A frontier-grade implementation, in order.

1

Crawl & extract

Common Crawl WARC dumps → trafilatura/Resiliparse for HTML→text. Filter by language ID (fastText), domain blocklists, NSFW classifiers.

2

Quality classification

Train a lightweight classifier (FineWeb-Edu uses Llama-3-70B labels on 500k pages → distill to a small DeBERTa). Drop the bottom 80%.

3

Deduplicate

MinHash + LSH at document level (Jaccard threshold ~0.7). Then SemDeDup or paragraph-level near-dup. Expect 60-80% reduction.

4

Decontaminate

13-gram overlap against every eval set you might publish on.

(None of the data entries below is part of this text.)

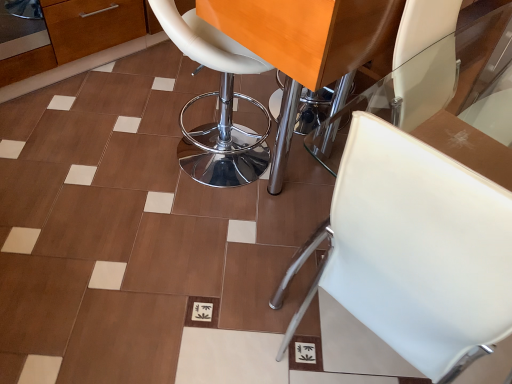
Where is `white leather stool at center, the 1th chair positioned from the left`? Image resolution: width=512 pixels, height=384 pixels. white leather stool at center, the 1th chair positioned from the left is located at coordinates (219, 102).

This screenshot has height=384, width=512. Describe the element at coordinates (219, 102) in the screenshot. I see `white leather stool at center, the second chair positioned from the right` at that location.

Measure the distance between white leather chair at center, the 1th chair positioned from the right, and camera.

white leather chair at center, the 1th chair positioned from the right, and camera are 19.44 inches apart.

Describe the element at coordinates (415, 251) in the screenshot. Image resolution: width=512 pixels, height=384 pixels. I see `white leather chair at center, positioned as the 2th chair in left-to-right order` at that location.

Where is `white leather chair at center, positioned as the 2th chair in left-to-right order`? This screenshot has width=512, height=384. white leather chair at center, positioned as the 2th chair in left-to-right order is located at coordinates (415, 251).

Looking at this image, what is the approximate width of white leather chair at center, the 1th chair positioned from the right?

Llama 3 paper documents the exact protocol.

5

Mix & curriculum

Web 60-70%, code 15-25%, math 5-10%, multilingual 5-15%, books/papers 1-5%. Anneal on highest-quality data at the end.

6

Synthetic uplift

Persona-Hub style diverse generation, textbook-style rewrites (Phi), reasoning trace distillation from R1/o3.

⚠️

Common pitfalls

Aggressive dedup hurts — keep medium-similarity duplicates (they regularize). DCLM ablations show the optimum.
Quality classifiers learn surface features (formatting, domain). Audit by hand on a held-out sample.
Synthetic data collapses diversity. Mix at most 30-50% synthetic and rotate generators.
Multilingual data quality drops off a cliff outside top-20 languages — don't trust web crawl alone.